Finlande, Danemark, Allemagne : les uns après les autres, les Etats européens suspendent les renvois de réfugiés vers la Grèce à la suite d'une décision de justice qui contraint l'UE à reconsidérer ses règles en matière de traitement des demandes d'asile.
La Cour européenne des droits de l'homme a fait souffler un vent de panique en condamnant vendredi la Belgique à verser 20.000 euros à titre de dédommagement à un demandeur d'asile afghan renvoyé en Grèce conformément à une règlementation de l'Union européenne, dite "Dublin II" : celle-ci prévoit que toute demande d'asile soit examinée dans le premier pays d'accueil dans l'Union européenne. La Cour a fondé sa décision sur le fait que les demandeurs d'asile sont systématiquement placés en détention en Grèce et sont souvent brutalisés par la police. En outre, très peu de demandes aboutissent. La décision fait désormais jurisprudence et tous les demandeurs d'asile renvoyés en Grèce par d'autres pays européens en vertu de la règlementation sont pratiquement assurés d'avoir gain de cause s'ils saisissent la justice.

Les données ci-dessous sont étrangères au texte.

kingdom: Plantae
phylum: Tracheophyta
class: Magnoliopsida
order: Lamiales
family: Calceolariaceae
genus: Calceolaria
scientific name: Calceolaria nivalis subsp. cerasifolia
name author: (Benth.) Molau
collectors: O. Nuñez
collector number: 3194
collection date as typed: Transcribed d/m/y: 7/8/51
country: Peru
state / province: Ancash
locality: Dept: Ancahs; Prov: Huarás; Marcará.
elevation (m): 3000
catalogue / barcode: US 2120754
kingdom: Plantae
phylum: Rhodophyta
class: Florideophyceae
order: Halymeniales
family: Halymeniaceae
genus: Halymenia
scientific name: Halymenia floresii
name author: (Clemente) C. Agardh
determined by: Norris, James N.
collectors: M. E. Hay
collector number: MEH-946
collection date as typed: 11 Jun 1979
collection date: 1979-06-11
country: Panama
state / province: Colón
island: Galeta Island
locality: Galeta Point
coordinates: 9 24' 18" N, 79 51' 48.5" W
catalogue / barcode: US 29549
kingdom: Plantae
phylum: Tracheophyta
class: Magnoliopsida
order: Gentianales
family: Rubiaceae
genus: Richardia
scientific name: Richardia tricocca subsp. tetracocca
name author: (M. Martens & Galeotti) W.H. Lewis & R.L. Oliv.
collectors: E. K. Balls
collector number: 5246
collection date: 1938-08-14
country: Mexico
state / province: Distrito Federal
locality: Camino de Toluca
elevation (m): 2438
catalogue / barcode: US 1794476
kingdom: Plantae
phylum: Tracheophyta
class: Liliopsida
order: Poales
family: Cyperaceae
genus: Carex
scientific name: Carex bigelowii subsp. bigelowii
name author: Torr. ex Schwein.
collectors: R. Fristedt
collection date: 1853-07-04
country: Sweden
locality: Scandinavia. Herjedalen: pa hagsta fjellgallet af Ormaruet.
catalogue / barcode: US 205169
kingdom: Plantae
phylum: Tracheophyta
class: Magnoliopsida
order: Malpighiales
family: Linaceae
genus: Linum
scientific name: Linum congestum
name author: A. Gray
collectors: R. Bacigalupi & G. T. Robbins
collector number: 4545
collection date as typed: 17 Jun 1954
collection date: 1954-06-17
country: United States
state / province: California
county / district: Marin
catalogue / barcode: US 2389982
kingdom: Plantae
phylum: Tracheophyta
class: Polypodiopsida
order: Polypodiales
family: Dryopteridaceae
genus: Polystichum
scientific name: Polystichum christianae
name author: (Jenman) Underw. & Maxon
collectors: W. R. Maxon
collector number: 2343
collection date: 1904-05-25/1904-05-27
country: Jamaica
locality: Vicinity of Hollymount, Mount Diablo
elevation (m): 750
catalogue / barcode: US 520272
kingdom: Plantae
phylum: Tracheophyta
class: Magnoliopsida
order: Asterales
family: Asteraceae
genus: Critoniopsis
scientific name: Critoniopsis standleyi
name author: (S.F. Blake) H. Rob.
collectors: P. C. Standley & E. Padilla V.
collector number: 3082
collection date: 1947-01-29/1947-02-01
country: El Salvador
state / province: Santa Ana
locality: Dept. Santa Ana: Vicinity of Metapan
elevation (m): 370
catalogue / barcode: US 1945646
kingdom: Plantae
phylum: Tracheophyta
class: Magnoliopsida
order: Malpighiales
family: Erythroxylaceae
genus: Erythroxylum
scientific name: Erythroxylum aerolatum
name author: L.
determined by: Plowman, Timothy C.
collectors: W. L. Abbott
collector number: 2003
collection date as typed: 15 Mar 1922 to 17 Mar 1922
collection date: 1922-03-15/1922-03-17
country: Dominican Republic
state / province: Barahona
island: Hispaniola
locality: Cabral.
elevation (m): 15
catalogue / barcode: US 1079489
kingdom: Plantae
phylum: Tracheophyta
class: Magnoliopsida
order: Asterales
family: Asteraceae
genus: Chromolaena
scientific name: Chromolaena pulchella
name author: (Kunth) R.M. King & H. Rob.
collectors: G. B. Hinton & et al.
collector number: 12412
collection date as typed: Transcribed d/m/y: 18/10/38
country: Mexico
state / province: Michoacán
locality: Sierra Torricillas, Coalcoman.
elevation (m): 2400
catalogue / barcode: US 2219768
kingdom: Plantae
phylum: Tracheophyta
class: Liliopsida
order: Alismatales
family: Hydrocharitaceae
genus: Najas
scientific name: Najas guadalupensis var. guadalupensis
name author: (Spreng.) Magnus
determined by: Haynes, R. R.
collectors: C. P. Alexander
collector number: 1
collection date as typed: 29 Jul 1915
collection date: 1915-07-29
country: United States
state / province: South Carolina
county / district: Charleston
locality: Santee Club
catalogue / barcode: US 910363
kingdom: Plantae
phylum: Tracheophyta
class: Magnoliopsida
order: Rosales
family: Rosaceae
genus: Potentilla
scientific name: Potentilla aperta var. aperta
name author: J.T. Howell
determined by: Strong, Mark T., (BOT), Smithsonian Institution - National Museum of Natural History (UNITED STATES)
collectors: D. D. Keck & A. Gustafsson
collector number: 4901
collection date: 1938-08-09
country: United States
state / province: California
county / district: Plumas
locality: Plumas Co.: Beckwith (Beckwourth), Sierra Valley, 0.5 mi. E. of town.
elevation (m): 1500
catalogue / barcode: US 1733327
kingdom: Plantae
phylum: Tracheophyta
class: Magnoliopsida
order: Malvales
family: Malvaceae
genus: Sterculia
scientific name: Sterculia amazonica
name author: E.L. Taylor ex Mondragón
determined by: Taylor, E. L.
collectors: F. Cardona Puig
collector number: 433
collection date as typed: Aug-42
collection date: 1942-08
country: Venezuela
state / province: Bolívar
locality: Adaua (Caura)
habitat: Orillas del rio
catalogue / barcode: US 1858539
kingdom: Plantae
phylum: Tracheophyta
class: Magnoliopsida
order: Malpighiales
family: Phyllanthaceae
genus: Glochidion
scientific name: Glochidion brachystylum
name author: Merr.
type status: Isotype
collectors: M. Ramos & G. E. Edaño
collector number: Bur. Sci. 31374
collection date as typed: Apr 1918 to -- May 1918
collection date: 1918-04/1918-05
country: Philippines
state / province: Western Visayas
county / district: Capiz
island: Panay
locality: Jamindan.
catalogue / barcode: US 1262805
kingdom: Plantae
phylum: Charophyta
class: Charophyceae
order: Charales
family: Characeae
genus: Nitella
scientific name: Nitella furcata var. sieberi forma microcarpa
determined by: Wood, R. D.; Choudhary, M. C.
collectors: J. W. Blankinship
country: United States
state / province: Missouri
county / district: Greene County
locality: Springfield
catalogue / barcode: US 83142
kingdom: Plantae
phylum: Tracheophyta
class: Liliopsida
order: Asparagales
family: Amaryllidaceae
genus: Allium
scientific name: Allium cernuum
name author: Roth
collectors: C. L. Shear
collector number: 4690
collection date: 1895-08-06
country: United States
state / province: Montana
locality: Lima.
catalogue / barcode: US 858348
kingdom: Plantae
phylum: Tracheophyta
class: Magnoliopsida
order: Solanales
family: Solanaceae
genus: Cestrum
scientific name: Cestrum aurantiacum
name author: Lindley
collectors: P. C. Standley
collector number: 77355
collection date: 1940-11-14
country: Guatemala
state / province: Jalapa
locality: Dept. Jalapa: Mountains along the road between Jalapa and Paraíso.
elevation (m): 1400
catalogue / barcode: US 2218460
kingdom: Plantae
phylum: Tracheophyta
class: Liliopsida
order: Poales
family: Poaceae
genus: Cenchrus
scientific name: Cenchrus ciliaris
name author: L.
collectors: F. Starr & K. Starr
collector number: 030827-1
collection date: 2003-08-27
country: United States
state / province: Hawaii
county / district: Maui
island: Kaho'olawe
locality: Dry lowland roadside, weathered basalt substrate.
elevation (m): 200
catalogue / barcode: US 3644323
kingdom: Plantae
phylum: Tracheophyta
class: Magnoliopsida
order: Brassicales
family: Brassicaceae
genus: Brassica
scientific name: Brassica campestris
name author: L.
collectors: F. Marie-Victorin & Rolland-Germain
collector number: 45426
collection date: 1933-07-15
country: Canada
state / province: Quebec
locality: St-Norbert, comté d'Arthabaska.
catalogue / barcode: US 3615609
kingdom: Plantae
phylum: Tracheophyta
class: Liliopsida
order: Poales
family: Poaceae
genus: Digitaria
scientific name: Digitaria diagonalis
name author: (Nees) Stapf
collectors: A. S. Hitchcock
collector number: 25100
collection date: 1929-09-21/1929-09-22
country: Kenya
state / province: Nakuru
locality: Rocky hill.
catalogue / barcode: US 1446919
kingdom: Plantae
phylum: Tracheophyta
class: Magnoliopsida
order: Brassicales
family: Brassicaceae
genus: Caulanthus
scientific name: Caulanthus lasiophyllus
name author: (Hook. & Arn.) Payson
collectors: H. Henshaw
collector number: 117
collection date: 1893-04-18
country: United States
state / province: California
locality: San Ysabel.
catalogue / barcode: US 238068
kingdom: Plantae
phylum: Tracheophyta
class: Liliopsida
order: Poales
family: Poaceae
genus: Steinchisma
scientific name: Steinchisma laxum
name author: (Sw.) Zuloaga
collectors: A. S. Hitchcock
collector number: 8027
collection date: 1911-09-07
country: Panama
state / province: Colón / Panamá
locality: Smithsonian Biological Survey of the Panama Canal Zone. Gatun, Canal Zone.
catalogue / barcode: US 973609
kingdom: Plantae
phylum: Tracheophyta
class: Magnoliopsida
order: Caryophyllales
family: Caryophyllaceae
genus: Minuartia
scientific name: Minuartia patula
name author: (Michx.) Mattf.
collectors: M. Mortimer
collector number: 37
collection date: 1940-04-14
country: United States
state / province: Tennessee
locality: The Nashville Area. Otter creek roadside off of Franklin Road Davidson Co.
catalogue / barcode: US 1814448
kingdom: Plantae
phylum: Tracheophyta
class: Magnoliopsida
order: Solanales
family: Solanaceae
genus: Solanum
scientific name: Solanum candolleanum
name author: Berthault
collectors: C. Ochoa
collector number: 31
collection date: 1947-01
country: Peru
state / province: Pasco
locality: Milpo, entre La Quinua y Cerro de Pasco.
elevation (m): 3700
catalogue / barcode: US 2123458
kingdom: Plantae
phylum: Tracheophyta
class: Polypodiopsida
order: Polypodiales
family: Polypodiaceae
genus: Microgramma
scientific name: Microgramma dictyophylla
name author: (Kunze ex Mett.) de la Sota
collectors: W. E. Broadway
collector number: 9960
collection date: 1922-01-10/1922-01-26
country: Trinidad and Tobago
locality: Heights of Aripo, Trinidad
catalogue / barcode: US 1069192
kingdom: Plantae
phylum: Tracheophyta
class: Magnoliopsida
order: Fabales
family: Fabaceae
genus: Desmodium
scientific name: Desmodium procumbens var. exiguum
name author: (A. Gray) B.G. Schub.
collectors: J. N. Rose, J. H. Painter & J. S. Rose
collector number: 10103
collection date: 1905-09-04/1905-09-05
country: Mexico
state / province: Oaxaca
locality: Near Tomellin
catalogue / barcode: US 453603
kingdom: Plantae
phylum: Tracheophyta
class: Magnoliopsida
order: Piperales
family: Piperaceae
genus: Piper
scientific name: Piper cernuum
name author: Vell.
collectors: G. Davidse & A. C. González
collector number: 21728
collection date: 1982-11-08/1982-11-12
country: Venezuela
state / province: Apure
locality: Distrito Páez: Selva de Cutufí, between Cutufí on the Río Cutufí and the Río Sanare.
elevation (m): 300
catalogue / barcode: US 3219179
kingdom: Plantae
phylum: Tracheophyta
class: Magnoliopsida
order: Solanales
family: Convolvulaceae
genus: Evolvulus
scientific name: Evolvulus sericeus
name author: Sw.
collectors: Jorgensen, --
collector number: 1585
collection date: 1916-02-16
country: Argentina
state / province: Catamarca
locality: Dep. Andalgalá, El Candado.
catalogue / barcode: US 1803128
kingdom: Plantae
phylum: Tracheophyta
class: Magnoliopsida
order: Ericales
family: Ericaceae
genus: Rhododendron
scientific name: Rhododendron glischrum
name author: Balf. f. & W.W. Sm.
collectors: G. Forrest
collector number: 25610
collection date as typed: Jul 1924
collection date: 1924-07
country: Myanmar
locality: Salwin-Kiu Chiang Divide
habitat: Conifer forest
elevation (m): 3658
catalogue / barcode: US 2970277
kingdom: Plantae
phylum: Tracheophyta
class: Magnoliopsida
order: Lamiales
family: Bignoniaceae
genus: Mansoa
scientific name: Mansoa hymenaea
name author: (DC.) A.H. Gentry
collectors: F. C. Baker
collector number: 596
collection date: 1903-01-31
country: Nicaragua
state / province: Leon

En ordre dispersé, les Etats de l'UE décident en conséquence de traiter les demandes incombant normalement à la Grèce. "Les gouvernements ont la trouille, car des milliers de plaintes pourraient être déposées", a commenté lundi un responsable européen sous couvert de l'anonymat. Après le Danemark dimanche, la Finlande a renoncé lundi à renvoyer les demandeurs d'asile arrivés sur son territoire via la Grèce. La Suède avait pris les devants en novembre 2010. L'Allemagne avait suivi, en décidant de suspendre les renvois pendant un an. L'Autriche a pour sa part vu sa marge de manoeuvre en matière de renvois limitée par la Cour Constitutionnelle. "Beaucoup d'autres pays devraient suivre", a prédit le responsable européen.
La Grèce se frotte les mains d'être ainsi soulagée. La secrétaire d'Etat chargée de l'Immigration, Anna Dalaras, a salué lundi l'"approche positive" des partenaires européens sur "la question de la levée de Dublin II". Avec des dizaines de milliers d'Afghans ou d'Irakiens entrés ces dernières années par la Turquie voisine, le pays s'estime exposé à une charge disproportionnée en matière d'asile et veut remettre en cause la règle actuelle.
La Commission européenne voit ce mouvement conforter aussi sa position. Depuis des mois, elle propose en effet aux gouvernements de réviser les accords de Dublin, mais se heurte au refus de la majorité des Etats, conduits par l'Allemagne et la France. "La Commission a proposé un mécanisme d'urgence" permettant de suspendre les renvois de demandeurs d'asile dans le pays où ils sont entrés dans l'UE lorsque ce pays est confronté à des difficultés, notamment des afflux massifs, a estimé Cecilia Malmström, commissaire européenne chargée du dossier.
Selon l'Agence européenne de surveillance des frontières extérieures (Frontex), plus des trois quarts des 40.977 personnes interceptées au cours du premier semestre 2010 sont entrées via la Grèce en provenance de Turquie. Le refus de toute dérogation à la règle du traitement des demandes dans le premier pays de passage bloque aussi depuis un an l'ambitieux projet de doter l'UE d'un régime commun pour le droit d'asile à l'horizon 2012. "On va voir ce que les Etats vont décider. Maintenant ils ne peuvent plus s'en laver les mains en renvoyant les demandeurs arrivés par la Grèce", a souligné le responsable européen.
L'UE a enregistré près de 250.000 demandes d'asile entre juillet 2009 et septembre 2010. Plus de la moitié -183.000- ont été déposées dans six pays : Allemagne, France, Suède, Belgique, Royaume-Uni et Pays-Bas.